Our 14-month study of the replay of over 16,000 mementos has shown that almost 90% of the mementos produced at least two different hash values, which we presume to be contrary to the expectations of non-expert users of web archives. This is despite our efforts to prevent archive-injected and other live web resources from affecting the computed hash. Our approach to computing hash values for mementos in this work took into account our preliminary study [107] on how to carefully calculate fixity information for composite mementos:

Generate fixity information on a composite memento, including the fixity information for each resource embedded in the composite memento
Exclude archive-specific content (e.g., archival banners)
Use the original HTTP entity bodies and headers, if available
If raw mementos are not available, extract original content from rewritten mementos
Verify that archives reply with the actual original content in response to requests for raw mementos
Avoid mementos served from cache
Exclude resources with incorrect HTTP status codes (e.g., server returns HTTP 200 OK for a memento with an archived HTTP 404 status code)
Include selected HTTP response headers in hash calculation
Exclude any resources from the live Web

Even with these suggested guidelines, there are additional considerations that should be taken into account. First, we have demonstrated that many archived web pages are in flux, meaning that the exact resources loaded by a composite memento at replay time may depend upon the availability of the archive’s holdings, which can be subject to available computation and storage resources, as well as accession and policy changes. Related to this, fixity information computed for mementos that experience transient errors on replay should not be used for comparison. Further, because of the effect of JavaScript and changes in TimeMaps, there may be more than one correct aggregated hash value calculated on the playback of a composite memento over time. For example, in the composite memento shown in Figs 10 and 11, a set of three hash values could cover all possible states. These sets of hashes could be stored in other web archives [89], or in a blockchain [82, 84] or other distributed ledgers. Client-side archiving tools (e.g., ArchiveWeb.page [108]) could be used to create a WACZ file by recording multiple reloads of a web page to ensure inclusion of all of the resources needed by multiple replay attempts of the composite memento in playback tools (e.g., ReplayWeb.page [109]). However, this potential solution would not work for composite mementos that produce different hashes on every replay, such as those indicated by the red, rightmost column in Fig 20.

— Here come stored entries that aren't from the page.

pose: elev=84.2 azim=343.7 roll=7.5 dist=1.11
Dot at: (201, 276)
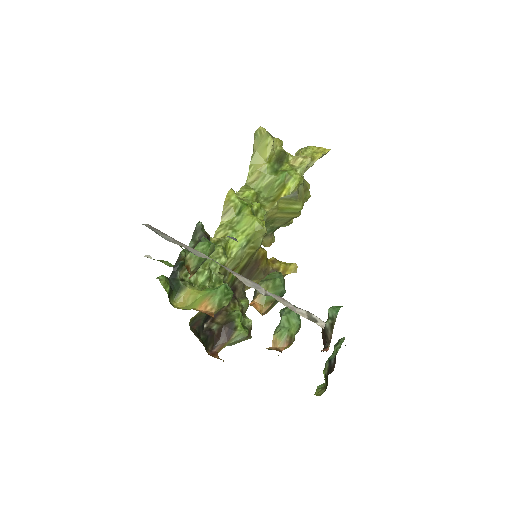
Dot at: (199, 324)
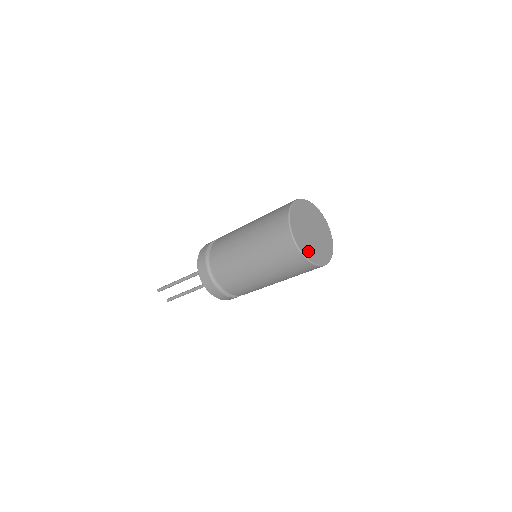
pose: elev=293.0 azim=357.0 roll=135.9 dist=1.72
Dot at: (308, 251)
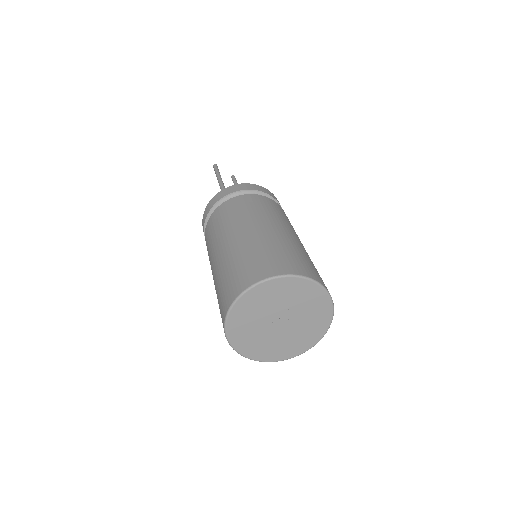
Dot at: (242, 336)
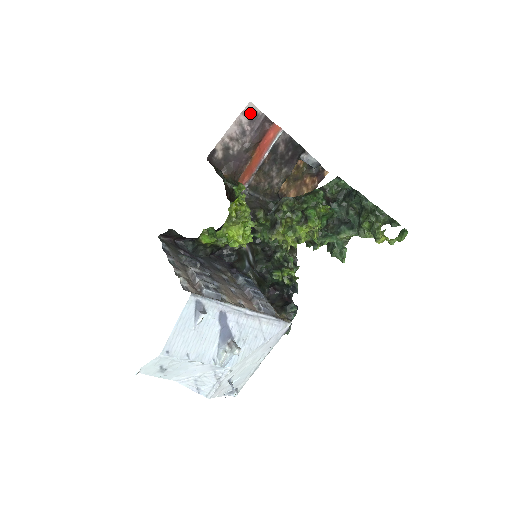
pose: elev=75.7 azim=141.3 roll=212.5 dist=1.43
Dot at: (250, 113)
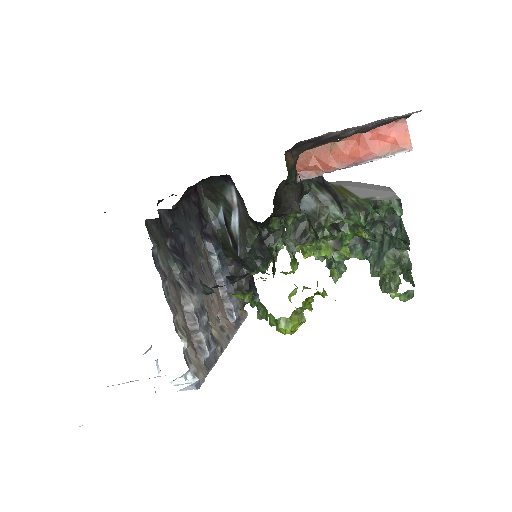
Dot at: occluded
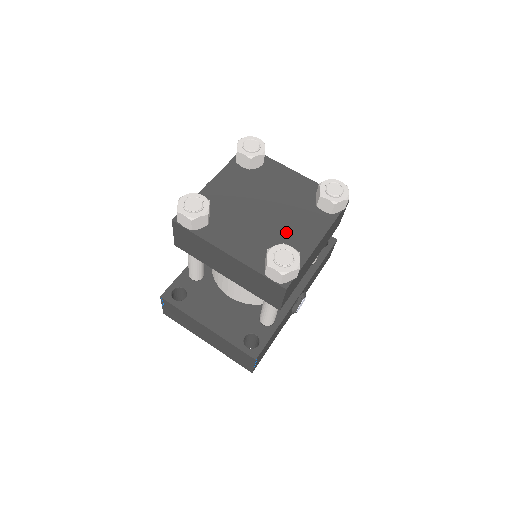
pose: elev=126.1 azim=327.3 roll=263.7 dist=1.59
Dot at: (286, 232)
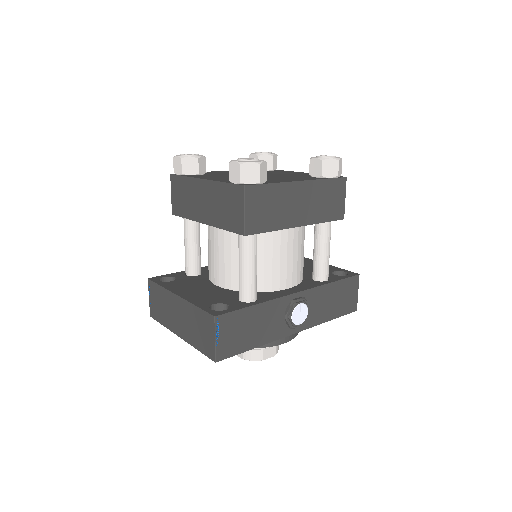
Dot at: (269, 178)
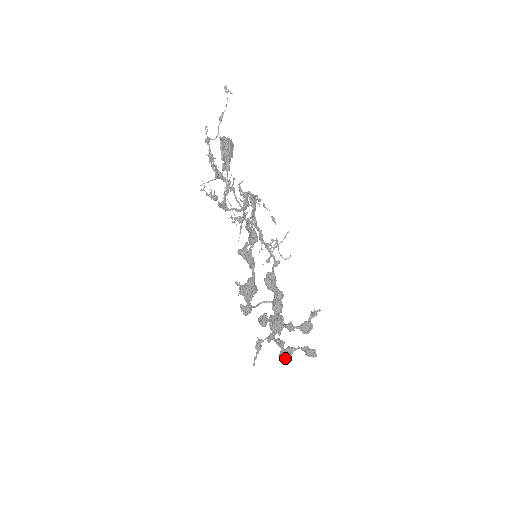
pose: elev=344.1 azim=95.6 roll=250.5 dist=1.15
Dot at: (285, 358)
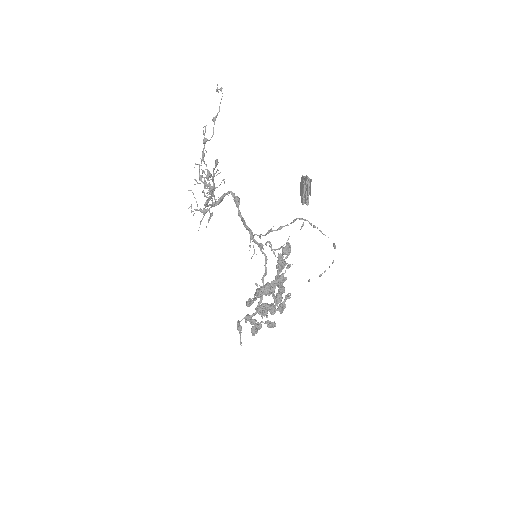
Dot at: occluded
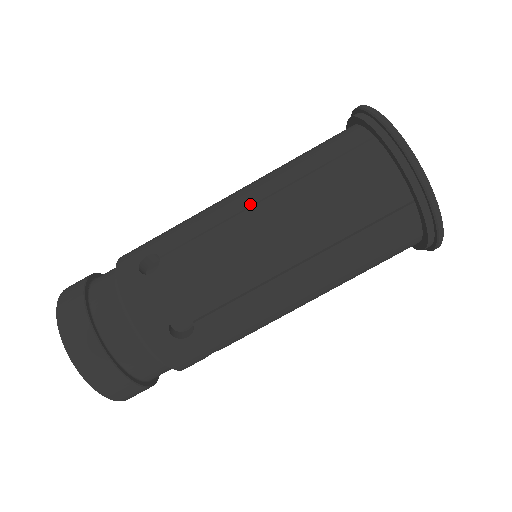
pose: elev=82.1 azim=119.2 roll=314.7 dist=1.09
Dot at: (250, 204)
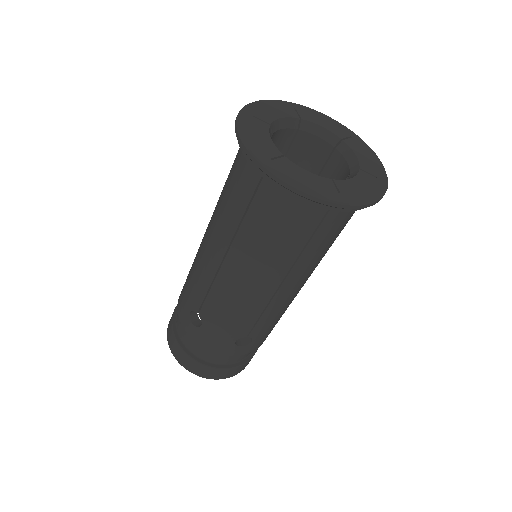
Dot at: (220, 261)
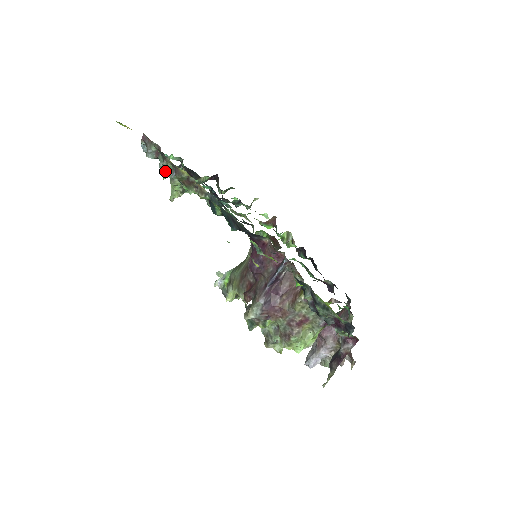
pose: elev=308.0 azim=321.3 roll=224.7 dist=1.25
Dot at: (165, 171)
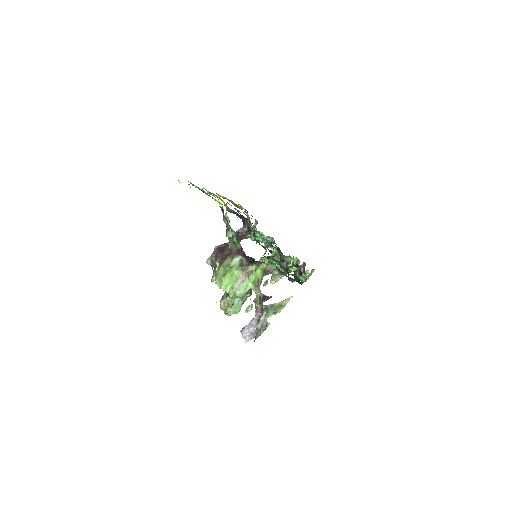
Dot at: occluded
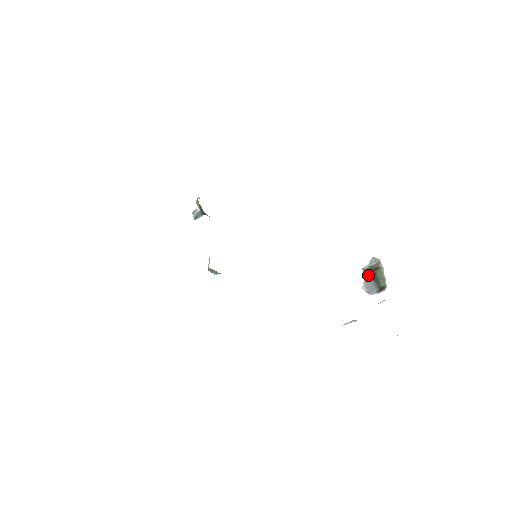
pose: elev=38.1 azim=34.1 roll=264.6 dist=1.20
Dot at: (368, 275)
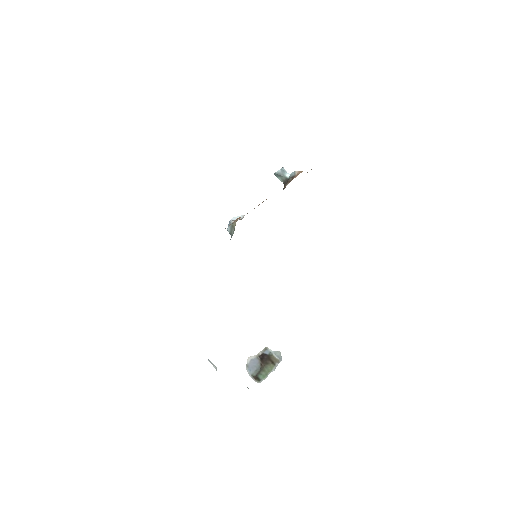
Dot at: (263, 356)
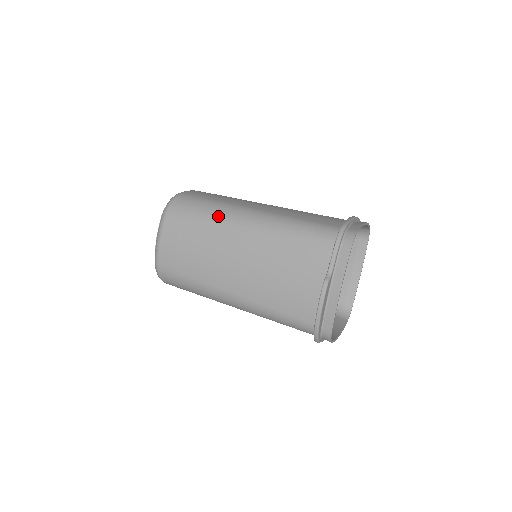
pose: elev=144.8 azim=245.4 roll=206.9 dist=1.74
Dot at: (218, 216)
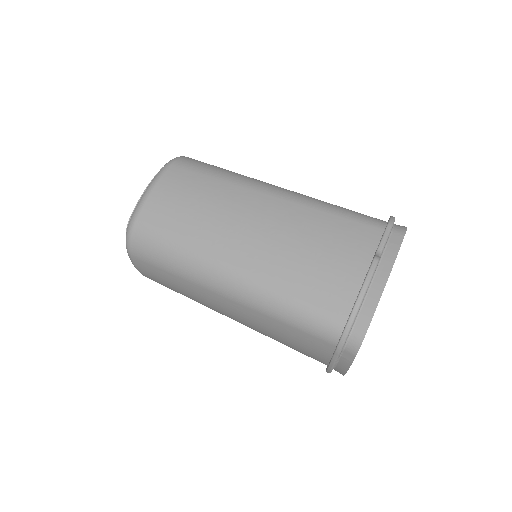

Unfortunately, a number of challenges prevent the application of conventional hashing techniques, such as blockchain. As we have shown, the archived pages are frequently different on each replay, so it is not always possible to agree on what the inputs for hashing functions should be; there is not even a clear baseline (e.g., first replay) with which we can compare. Large-scale auditing of general web pages will be difficult to automate because of JavaScript embedding different resources, the web archives’ holdings changing (either through patching the archive or regular ingest and deaccession), new releases of replay engines and related infrastructure (web servers, caches, and proxies), as well as transient errors in the network transport. Unfortunately, at scale, the engineering realities of constant churn of changed and different resources on each replay can be impossible to distinguish from malicious manipulation of the archives’ holdings themselves.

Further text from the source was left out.